Hi, and thanks for following my blog! This is an interesting and somewhat terrifying concept. I would absolutely not pay my child to go to school, even if it meant he would bring home better grades. I’d rather the bottom line suffer, than teach my son than money is the only worthwhile motivator. He can learn to be a capitalist in the great, wide world that is driven by money, not at home!
Don’t have any children and …. I don’t know how I would do – if my children were bright – and if I had the money – yes and would expect them to work to get their own money too.
No, I would not pay my child to go to school. I might rewarard them if they did particularly well but not simply for going. Some things are expected and need to simply happen. Not every simple action should be rewarded. Now, I suppose some kids have issues and need a reward/incentive for attending. That would be different.

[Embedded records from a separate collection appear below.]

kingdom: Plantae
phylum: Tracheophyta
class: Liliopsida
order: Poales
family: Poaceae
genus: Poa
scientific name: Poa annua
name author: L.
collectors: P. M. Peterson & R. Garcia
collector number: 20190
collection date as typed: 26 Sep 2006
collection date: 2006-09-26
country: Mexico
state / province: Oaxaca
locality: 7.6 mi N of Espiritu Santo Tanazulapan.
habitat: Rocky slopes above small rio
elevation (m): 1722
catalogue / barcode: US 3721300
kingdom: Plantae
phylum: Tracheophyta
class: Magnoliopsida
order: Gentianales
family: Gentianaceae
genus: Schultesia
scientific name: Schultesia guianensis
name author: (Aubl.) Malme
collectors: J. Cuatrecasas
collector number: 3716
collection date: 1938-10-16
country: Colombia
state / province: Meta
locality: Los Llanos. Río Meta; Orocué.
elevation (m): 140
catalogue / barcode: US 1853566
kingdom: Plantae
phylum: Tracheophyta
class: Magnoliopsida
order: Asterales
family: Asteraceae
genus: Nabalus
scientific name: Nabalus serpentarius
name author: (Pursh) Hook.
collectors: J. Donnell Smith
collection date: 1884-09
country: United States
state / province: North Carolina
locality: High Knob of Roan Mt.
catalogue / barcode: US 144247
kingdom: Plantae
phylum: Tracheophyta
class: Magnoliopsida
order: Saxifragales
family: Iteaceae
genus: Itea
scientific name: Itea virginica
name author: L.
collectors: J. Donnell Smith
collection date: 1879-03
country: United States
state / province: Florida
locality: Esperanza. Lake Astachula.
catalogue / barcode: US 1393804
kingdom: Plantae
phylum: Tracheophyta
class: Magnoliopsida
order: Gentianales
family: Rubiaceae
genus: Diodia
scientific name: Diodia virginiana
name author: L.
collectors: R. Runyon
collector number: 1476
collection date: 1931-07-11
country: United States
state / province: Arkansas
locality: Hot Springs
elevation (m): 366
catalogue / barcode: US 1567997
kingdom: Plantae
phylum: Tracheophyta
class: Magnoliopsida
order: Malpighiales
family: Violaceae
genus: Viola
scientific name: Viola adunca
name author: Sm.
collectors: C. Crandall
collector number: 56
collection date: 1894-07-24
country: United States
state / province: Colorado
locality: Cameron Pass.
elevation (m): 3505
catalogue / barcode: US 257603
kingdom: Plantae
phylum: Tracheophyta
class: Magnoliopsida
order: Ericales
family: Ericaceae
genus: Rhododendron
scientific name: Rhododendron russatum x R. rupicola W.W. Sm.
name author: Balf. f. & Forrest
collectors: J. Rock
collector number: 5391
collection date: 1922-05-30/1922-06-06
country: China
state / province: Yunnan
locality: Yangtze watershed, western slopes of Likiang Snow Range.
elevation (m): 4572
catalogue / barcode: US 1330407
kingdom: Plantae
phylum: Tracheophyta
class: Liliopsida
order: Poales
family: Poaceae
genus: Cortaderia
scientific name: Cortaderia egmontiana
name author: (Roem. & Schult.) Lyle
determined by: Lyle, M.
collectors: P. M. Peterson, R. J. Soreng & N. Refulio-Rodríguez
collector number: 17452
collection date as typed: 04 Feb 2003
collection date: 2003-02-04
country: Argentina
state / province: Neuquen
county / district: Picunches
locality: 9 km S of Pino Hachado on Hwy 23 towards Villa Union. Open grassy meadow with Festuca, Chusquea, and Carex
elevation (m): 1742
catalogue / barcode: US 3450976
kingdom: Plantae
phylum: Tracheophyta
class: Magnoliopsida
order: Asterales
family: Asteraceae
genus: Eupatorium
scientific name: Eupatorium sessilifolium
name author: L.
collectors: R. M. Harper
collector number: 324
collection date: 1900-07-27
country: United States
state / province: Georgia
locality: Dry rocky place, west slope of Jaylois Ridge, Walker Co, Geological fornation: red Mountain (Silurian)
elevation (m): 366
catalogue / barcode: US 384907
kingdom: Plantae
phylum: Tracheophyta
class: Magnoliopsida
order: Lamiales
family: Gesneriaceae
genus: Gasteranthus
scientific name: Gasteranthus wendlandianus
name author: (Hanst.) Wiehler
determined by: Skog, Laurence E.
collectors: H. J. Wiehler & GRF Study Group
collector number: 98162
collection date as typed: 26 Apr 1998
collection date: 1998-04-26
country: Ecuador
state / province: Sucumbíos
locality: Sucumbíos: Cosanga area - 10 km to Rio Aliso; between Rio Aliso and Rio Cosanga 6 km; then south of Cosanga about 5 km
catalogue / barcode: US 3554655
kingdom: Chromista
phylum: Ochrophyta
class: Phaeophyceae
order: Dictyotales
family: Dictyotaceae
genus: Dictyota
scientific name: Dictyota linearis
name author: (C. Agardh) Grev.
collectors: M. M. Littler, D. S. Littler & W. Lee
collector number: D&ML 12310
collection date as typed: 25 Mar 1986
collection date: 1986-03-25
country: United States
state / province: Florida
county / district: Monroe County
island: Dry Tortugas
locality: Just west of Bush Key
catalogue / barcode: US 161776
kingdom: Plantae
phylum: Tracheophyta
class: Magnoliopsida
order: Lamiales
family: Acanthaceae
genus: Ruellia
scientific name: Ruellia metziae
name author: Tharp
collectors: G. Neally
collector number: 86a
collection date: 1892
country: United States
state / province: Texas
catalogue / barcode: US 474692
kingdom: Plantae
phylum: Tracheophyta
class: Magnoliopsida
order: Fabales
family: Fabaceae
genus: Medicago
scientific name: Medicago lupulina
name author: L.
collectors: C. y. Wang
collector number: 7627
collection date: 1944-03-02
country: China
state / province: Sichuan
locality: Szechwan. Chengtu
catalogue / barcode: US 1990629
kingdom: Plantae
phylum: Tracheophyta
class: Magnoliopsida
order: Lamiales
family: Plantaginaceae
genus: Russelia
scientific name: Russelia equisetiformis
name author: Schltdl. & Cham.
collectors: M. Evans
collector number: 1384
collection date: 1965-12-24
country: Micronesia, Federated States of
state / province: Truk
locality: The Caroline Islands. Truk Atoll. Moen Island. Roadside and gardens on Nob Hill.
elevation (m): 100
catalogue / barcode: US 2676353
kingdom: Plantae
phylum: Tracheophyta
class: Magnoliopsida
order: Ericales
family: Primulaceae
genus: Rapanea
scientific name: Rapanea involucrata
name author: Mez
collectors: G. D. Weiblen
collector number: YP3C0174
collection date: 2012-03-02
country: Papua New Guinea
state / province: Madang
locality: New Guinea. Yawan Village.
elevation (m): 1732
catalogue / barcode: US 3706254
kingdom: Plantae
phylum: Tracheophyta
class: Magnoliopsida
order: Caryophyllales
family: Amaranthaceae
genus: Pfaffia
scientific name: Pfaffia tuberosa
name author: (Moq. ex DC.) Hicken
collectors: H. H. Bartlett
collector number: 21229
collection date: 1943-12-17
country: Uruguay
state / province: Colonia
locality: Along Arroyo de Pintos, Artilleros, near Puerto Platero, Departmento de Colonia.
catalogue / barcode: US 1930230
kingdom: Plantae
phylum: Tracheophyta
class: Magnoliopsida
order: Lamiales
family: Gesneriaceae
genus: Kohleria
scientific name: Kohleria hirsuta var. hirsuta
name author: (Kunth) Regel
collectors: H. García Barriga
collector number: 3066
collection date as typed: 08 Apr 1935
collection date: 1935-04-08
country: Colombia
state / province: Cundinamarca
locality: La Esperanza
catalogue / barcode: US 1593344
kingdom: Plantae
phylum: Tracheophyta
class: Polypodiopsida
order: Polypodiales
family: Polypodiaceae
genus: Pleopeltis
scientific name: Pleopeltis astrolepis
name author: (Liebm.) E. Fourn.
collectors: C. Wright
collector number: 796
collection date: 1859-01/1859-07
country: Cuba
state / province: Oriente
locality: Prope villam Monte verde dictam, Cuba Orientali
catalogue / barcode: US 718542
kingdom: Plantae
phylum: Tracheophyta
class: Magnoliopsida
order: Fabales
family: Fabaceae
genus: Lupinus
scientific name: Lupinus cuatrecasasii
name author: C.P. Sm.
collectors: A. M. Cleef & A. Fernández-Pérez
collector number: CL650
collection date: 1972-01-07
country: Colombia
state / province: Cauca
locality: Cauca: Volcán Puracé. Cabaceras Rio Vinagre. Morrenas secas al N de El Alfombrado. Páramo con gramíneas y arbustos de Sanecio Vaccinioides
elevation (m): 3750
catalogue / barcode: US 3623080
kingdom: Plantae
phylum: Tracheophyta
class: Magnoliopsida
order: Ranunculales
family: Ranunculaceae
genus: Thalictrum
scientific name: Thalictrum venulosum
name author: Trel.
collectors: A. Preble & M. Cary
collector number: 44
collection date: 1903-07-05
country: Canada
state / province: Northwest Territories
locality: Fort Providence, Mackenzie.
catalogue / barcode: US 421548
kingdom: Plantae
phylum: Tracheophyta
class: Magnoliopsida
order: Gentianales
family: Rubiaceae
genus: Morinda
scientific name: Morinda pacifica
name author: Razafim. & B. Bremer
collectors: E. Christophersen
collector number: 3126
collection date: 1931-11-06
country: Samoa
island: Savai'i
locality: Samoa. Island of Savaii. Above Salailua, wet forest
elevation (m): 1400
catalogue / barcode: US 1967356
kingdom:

I’d be interested to see what ses the cohort group was. $ can be a strong motivator for some and not matter a hill of beans to others…
I think merit pay is an excellent idea as merit is rewarded in other professions. However, figuring out how to design an effective method to determine the merit is very difficult. If you just look at test scores, the teacher with advanced students almost automatically gets merit pay. If you look at where students start compared to where they end, the same teacher might not get much while an excellent teacher of students who come in with few abilities might do very well.
Standardized test as determiner of reward also has problems. Some students do quite well on test while others don’t. Teaching to the test is a prevalent and, for the students in particular, a disastrous problem, squeezing out a more rounded education not only in the area being taught, but in time dedicated to other, less quantifiable areas with major dividends for children such as art, physical education and music. Let me qualify that by saying that by physical education, I’m not talking about athletics, but about learning how to be physically fit, how to exercise, learning the skills for life long activities and so on.
Another undesirable result can be along the lines of the cheating scandal in Atlanta (and other places):
As a former teacher, I believe the teachers should be willing, able and required to show competency in their field of expertise and if they can’t, should be required to work toward competency within a a reasonable tie frame, or be helped to find a field in which they can better work. It’s not fair to the students otherwise. If we expect students to show a grasp of the subject, how much more should we require teachers to do the same?
I never paid my children when they attended school and wouldn’t today. There are somethings in life we just need to do and not expect monetary results. In my home the children received an allowance because I felt it important they learn at home and from a young age how to handle money and how to save. If they wanted something and weren’t willing to save for it, they really didn’t want it. But the allowance was freely given, not tied to chores. When it comes to chores, I believed everyone does his/her part to be part of the family, based on ability. Mother’s don’t get paid for what they do around the house, why should a child. School falls into that category of things which we must do, but aren’t compensated for.